The Thompson laboratory has proposed that the basis of human cell survival is determined by the inability of cells to take up nutrients in a cell-autonomous fashion. We believe the lack of a cell intrinsic mechanism to regulate nutrient uptake provides the first and most fundamental barrier to cell transformation.

Self Exam

  • Occupation: President, MSKCC; Physician/Scientist
  • Alternative career choice: High School Teacher
  • What do rock stars and scienctists have in common: Creativity
  • Musical Instrument I Play: Ukulele
  • I tend to approach life: Positively
  • Biggest misconceptions about me or my work: That we don't have fun.
  • Worst part-time job ever: Baseball umpire
  • Longest med school study session: Medical Board Part 1
  • Best moment in medicine/research: Meeting my wife

About My Research

Disease Area: Leukemia

Research Area: Cancer Metabolism, Immunology

Science Impact/Accomplishments or Goal: Cancer is now the number one killer worldwide. We focus on understanding how cancer cells steal nutrients from other cells in order to grow.

Research Description: A cell is defined by what it eats.

Biography

Craig B. Thompson, MD, MSKCC President & CEO, Member, Geoffrey Beene Cancer Research Center Executive Committee

Craig Thompson became President and Chief Executive Officer of Memorial Sloan-­Kettering Cancer Center — the world’s oldest and largest private institution devoted to cancer prevention, treatment, research, and education — in November 2010.

For the previous eleven years, Dr. Thompson had been affiliated with The University of Pennsylvania. He joined them in 1999 as a professor of medicine, scientific director of The Leonard and Madlyn Abramson Family cancer Research Institute, and the first chairman of the Department of Cancer Biology. In 2006 he was named Director of the Abramson Cancer Center of the University of Pennsylvania and Associate Vice President for Cancer Services of the University of Pennsylvania Health System.

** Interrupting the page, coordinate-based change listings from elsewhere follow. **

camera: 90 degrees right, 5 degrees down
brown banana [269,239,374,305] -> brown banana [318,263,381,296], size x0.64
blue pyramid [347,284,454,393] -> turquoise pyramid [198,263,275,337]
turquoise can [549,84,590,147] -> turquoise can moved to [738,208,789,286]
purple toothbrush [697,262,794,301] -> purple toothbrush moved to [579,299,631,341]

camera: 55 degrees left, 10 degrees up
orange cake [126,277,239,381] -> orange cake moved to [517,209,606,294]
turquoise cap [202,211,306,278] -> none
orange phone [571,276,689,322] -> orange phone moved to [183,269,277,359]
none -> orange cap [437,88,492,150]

Dr. Thompson received his bachelor’s degree from Dartmouth College and went on to earn an MD degree in 1977 from the University of Pennsylvania Medical School. He received clinical training in internal medicine at Harvard Medical School and in medical oncology at the Fred Hutchinson Cancer Research Institute at the University of Washington. After completing his training, Dr. Thompson became a physician at the National Naval Medical Center in Bethesda, Maryland, and an assistant professor of medicine at the Uniformed Services University of the Health Sciences. In 19ti7, he joined the faculty of the University of Michigan as an assistant professor of medicine and an assistant investigator in the Howard Hughes Medical Institute (HHMI). From 1993 until he joined the University of Pennsylvania, he was affiliated with the University of Chicago, where he was professor of medicine, an HHMI investigator, and Director of the Gwen Knapp Center for Lupus and Immunology Research.

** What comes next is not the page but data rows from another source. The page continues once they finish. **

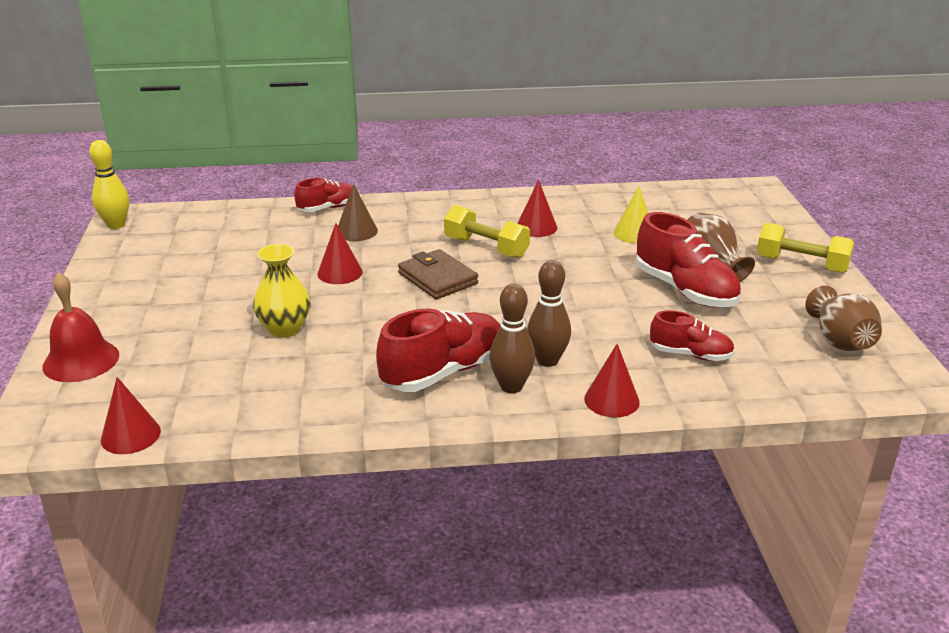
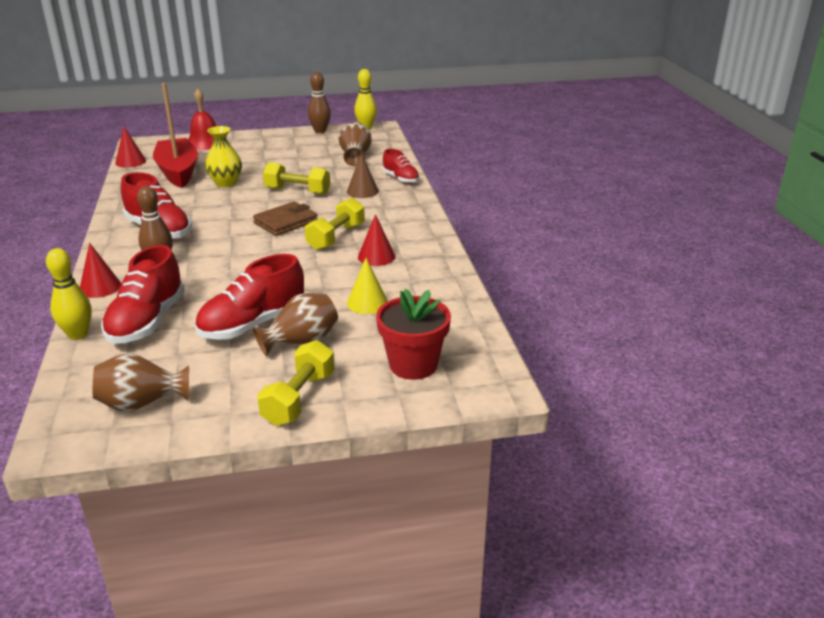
camera: 85 degrees right, 0 degrees up
red cone [317,223,363,284] -> yellow dumbbell [263,162,330,195]
brown bowling pin [489,284,535,393] -> brown bowling pin moved to [308,72,331,133]
red shoe [650,310,735,361] -> red shoe [101,245,184,344], size x1.70
none -> yellow bowling pin [46,248,92,340]
none -> red boat [153,83,198,188]
none -> brown vase [338,122,372,166]
none -> red flower pot [376,289,451,380]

Dr. Thompson currently serves as member of the Medical Advisory Board of the Howard Hughes Medical Institute, a member of the Board of Directors of the American Association for Cancer Research, a member of the Lasker Prize Jury, and Associate Editor of Cell, Immunity, and Cancer Cell. In the past, Dr. Thompson has served as the Chairman of the Scientific Advisory Board of the Damon Runyon/Walter Winchell Cancer Foundation, Chairman of the Board of Scientific Counselors of the National Cancer Institute, and a member of the Experimental Immunology Study Section of the National Institutes of Health. Dr. Thompson is the holder of a number of patents related to immunotherapy and apoptosis, and is a founder of three biotechnology companies. He is an elected member of the National Academy of Sciences, the Institute of Medicine, the American Academy of Arts and Sciences, the American Society for Clinical Investigation, and the American Association of Physicians.

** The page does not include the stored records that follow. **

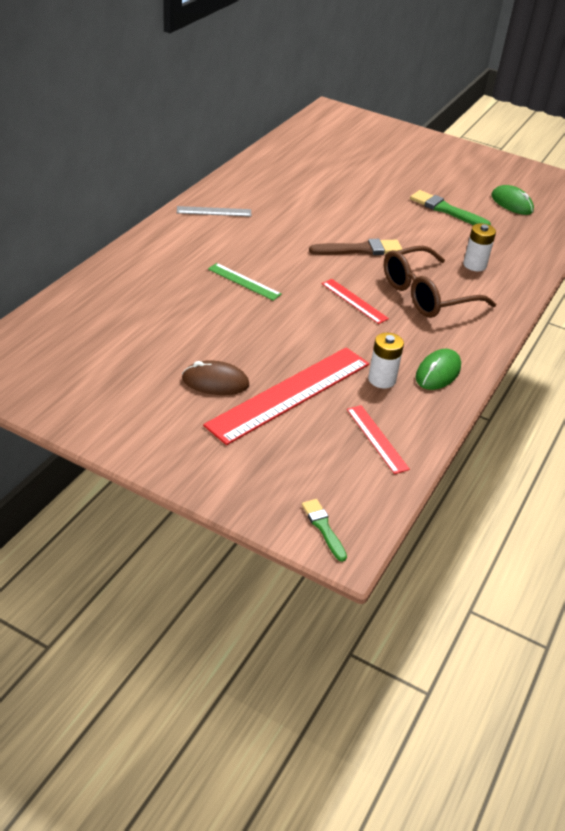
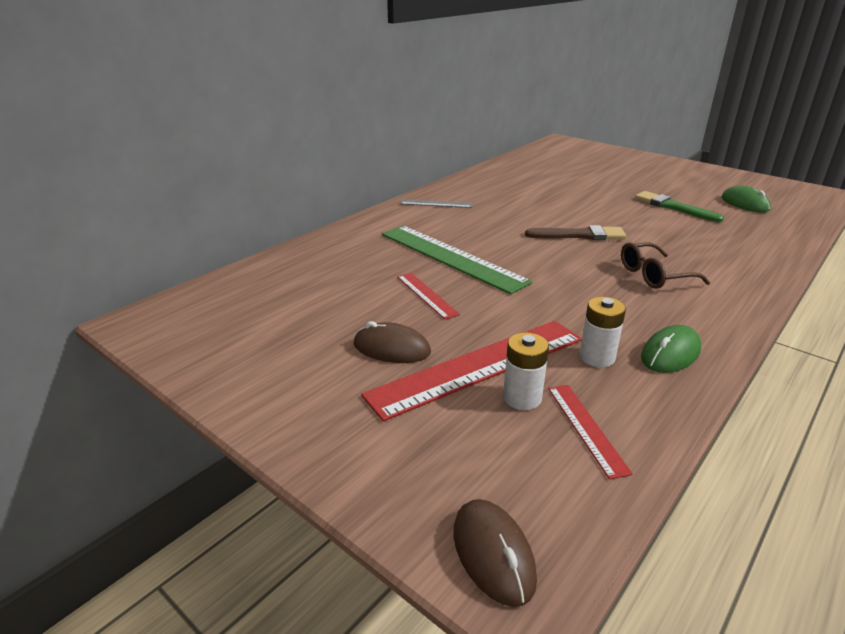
camera: 15 degrees right, 10 degrees down
green ruler [208,263,282,301] -> green ruler [382,226,532,294], size x2.07
green brush [302,499,347,562] -> brown mouse [454,499,537,607]
red ruler [322,279,389,324] -> red ruler moved to [397,273,460,319]
brown glasses [384,246,496,318] -> brown glasses [621,242,710,289], size x0.66
white battery [463,223,496,271] -> white battery moved to [503,332,549,410]

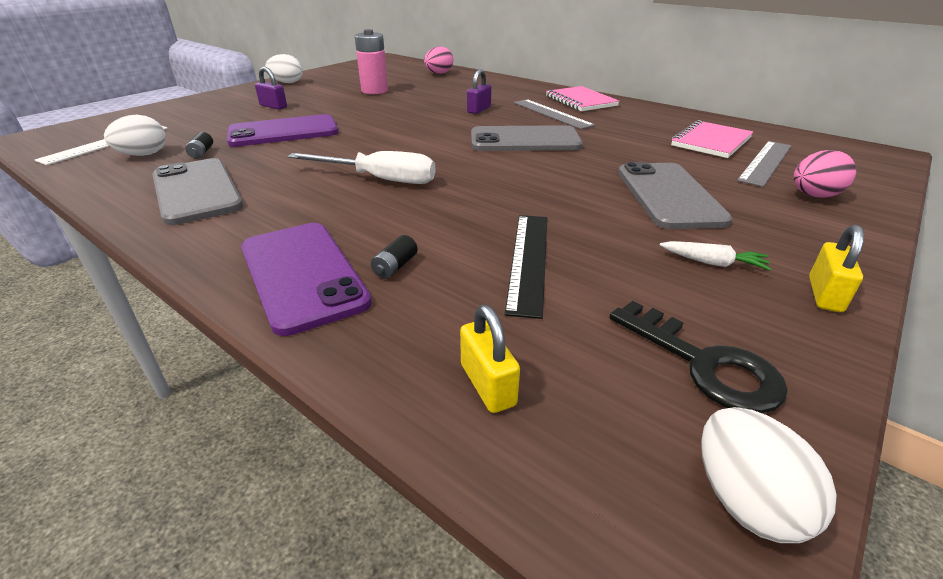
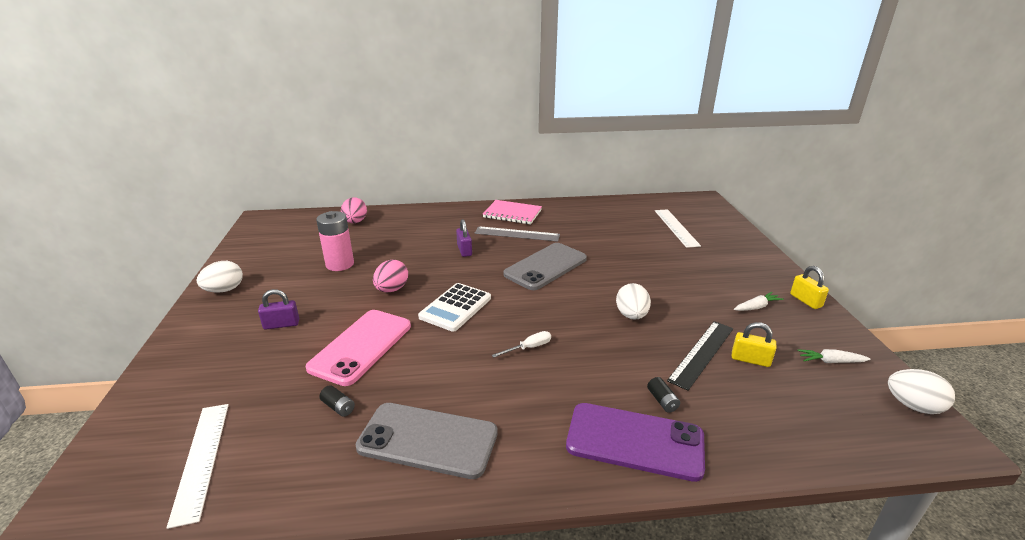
camera: 45 degrees left, 5 degrees down
white egg [104,115,166,156] -> white egg moved to [616,283,651,320]
purple phone [227,114,338,147] -> pink phone [306,310,411,386]
white screwdriver [287,151,435,184] -> white screwdriver [492,331,551,358], size x0.50
yellow padlock [460,305,520,413] -> yellow padlock moved to [732,322,776,367]
black ruler [505,215,548,319] -> black ruler turned 75 degrees clockwise [667,321,733,391]
black key [609,301,788,413] -> white carrot [797,349,871,363]
grey phone [618,162,732,229] -> none
pink notebook [671,120,753,158] -> none
grey ruler [737,141,791,187] -> white ruler [655,209,701,248]
pink egg [793,150,856,198] -> pink egg moved to [373,260,408,292]
none -> white calculator [418,283,491,332]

To date, Dr. Thompson has published more than 350 peer-reviewed manuscripts and more than ti5 reviews. Currently, his laboratory undertakes basic research in the fields of cancer biology and immunology. The laboratory has recently contributed to the resurgent interest in cancer cell metabolism and is developing translational therapies to exploit the metabolic addictions exhibited by cancer cells.